Le groupe SRC a présenté un amendement visant à prolonger d’un an après le mandat l’impossibilité de prendre part aux activités de la société pour une personne qui a été membre de son comité d’éthique. Ce comité veillera à la bonne mise en oeuvre du triptyque « honnêteté, indépendance et pluralisme » et pourra s’autosaisir ou être consulté pour avis par un tiers. Il est à préciser que cette consultation par toute personne, qui inquiète nombre de sociétés, n’est pas une saisine et n’engage pas de fait une procédure, puisque le comité d’indépendance sera chargé de se déclarer compétent ou non sur la question qui lui sera soumise.

Permettez-moi également de souligner que cette proposition de loi n’oubliera pas les médiateurs, d’ores et déjà présents dans un certain nombre de radios et de télévisions, qui jouent un rôle essentiel, le plus souvent entre le public et les journalistes de la chaîne ou de la radio. Aussi, je salue l’amendement proposé par notre rapporteur, que nous avons adopté, ouvrant au médiateur, s’il existe, la possibilité de consulter le comité d’éthique.

Je tiens encore à souligner que nous avons adopté à l’unanimité, et à l’initiative de nos collègues du groupe Les Républicains, un amendement instituant des comités d’indépendance dans les deux chaînes parlementaires, LCP et Public Sénat.

Enfin, permettez-moi de m’arrêter sur le titre II de cette proposition, relatif au secteur de la presse. Celui-ci n’est pas visé par les articles précédents, puisqu’il ne dispose pas d’une autorité de régulation. C’est pourquoi je tiens à saluer l’article 11 qui vise à rendre plus transparents aux yeux des lecteurs la composition capitalistique des entreprises de presse, leur modification de statut ou le changement de dirigeant.

En outre, dans ce souci de transparence qui nous caractérise, nous avons introduit en commission, à l’initiative du groupe SRC, un article 11 bis qui inscrit une forme de conditionnalité des aides à la presse.
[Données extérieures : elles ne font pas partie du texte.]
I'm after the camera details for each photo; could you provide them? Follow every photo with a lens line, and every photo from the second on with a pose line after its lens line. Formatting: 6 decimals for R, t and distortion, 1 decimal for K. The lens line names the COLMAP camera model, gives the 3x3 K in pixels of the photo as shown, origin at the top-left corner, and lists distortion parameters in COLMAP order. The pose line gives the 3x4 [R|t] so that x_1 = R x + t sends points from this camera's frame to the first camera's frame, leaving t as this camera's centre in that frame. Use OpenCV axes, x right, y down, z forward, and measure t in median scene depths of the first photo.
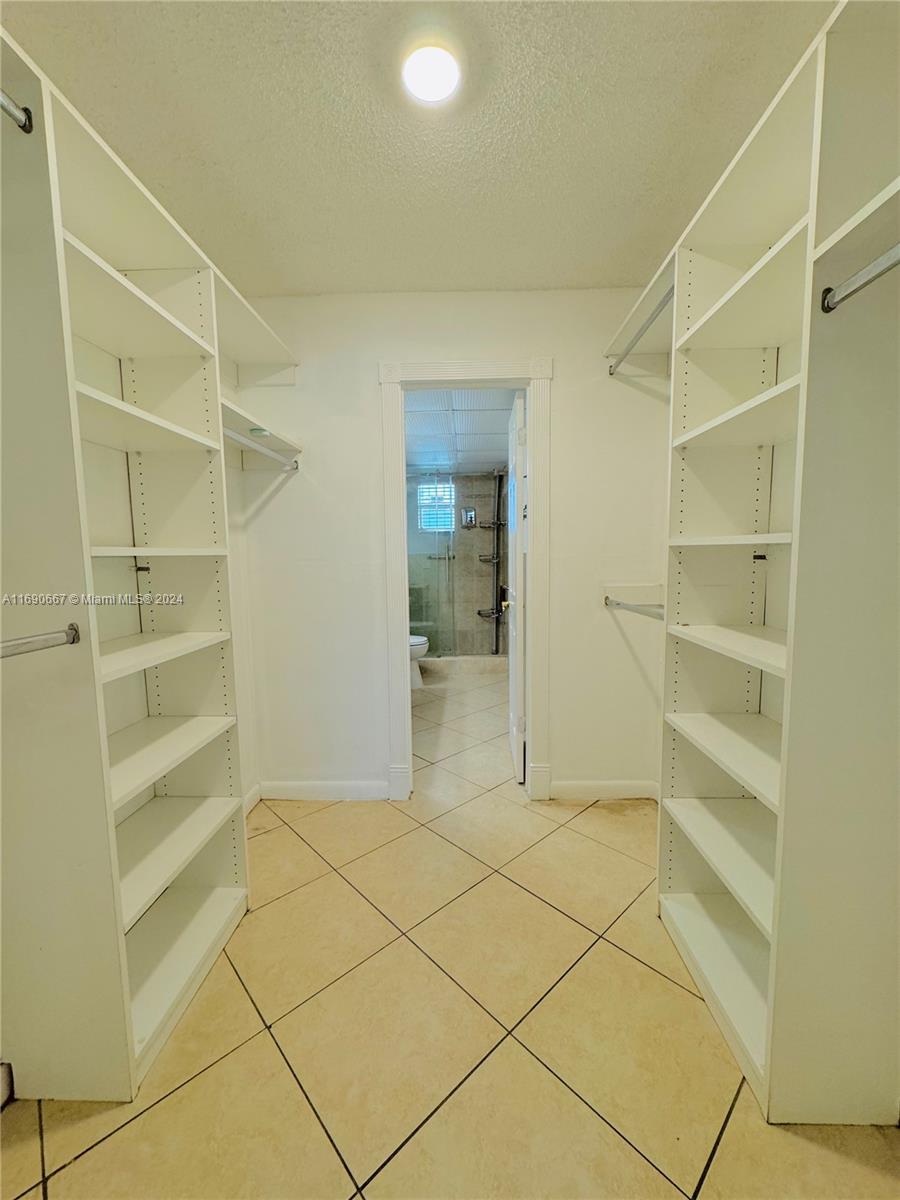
lens RADIAL K [[477.6, 0, 450.3], [0, 477.6, 603.7], [0, 0, 1]] dist [-0.003583, 0.000547]
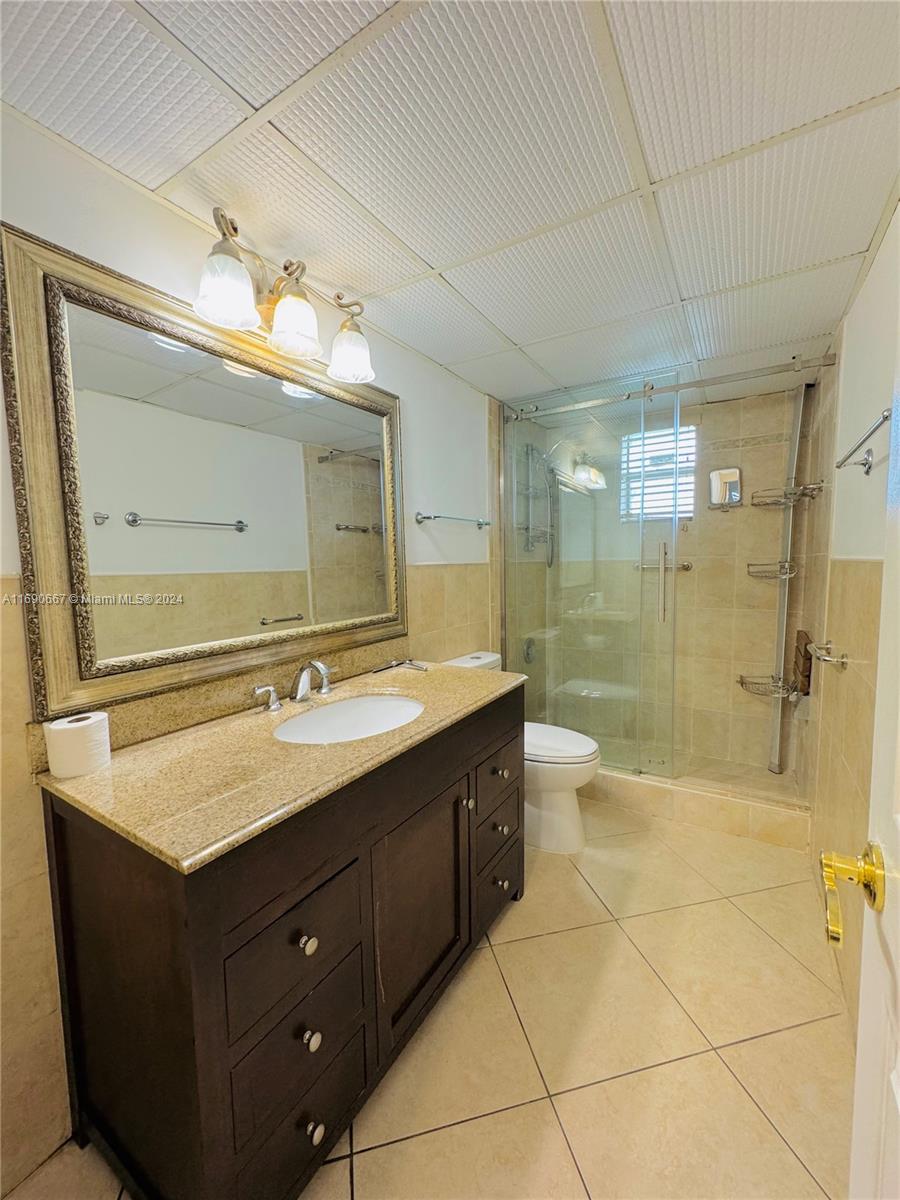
lens RADIAL K [[477.6, 0, 451.8], [0, 477.6, 604.7], [0, 0, 1]] dist [-0.003583, 0.000547]
pose [[0.866469, 0.039891, -0.497634, 0.042978], [-0.035980, 0.999200, 0.017451, -0.057260], [0.497932, 0.002784, 0.867212, 0.430937]]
Il dispose que le manquement aux obligations de transparence sur l’actionnariat des entreprises de presse écrite ou en ligne, introduites dans l’article 66 de la loi Warsmann, entraînera la suspension de tout ou partie des aides à la presse directes ou indirectes.

En effet, il est quotidiennement constaté que les entreprises de presse ne détaillent pas dans l’ours de leurs publications les noms des personnes physiques ou morales détenant au moins 10 % de leur capital, alors qu’il s’agit d’une obligation légale depuis 2011. Parallèlement, le non-respect du nouvel article 2-1 de la loi de 1881, c’est-à-dire le droit d’opposition des journalistes, entraînera les mêmes sanctions.

Chers collègues, la liberté d’expression, l’indépendance des médias et le pluralisme constituent le fondement d’une démocratie saine, dont le respect permet de mesurer la vigueur. L’existence de médias libres capables de refléter la diversité des opinions dans un pays est indispensable à la démocratie. Le rôle qui pourrait être joué par des propriétaires de médias pour limiter l’indépendance des journalistes et le pluralisme suscite dans certains pays de vives préoccupations. Nous devons donc nous prémunir contre ce risque et adapter notre législation.

Ce texte vise à faciliter le travail d’investigation des journalistes et à empêcher les entraves mises à sa publicité. Dans ce cadre, la protection du secret des sources des journalistes est l’une des pierres angulaires de la liberté de la presse. La République doit porter haut et fort ces valeurs fondamentales. La presse, lieu permanent du débat politique ou sociétal, offre un lien constant avec la politique qui a valu aux médias français une partie de leur succès, dès lors qu’ils contribuent à l’expression des principaux courants d’opinion.

Pour défendre cette ambition d’une presse libre, indépendante et pluraliste, nous aurions deux choix : ne rien faire ou ne rien pouvoir faire. Nous avons choisi une troisième voie : agir en adoptant ce texte.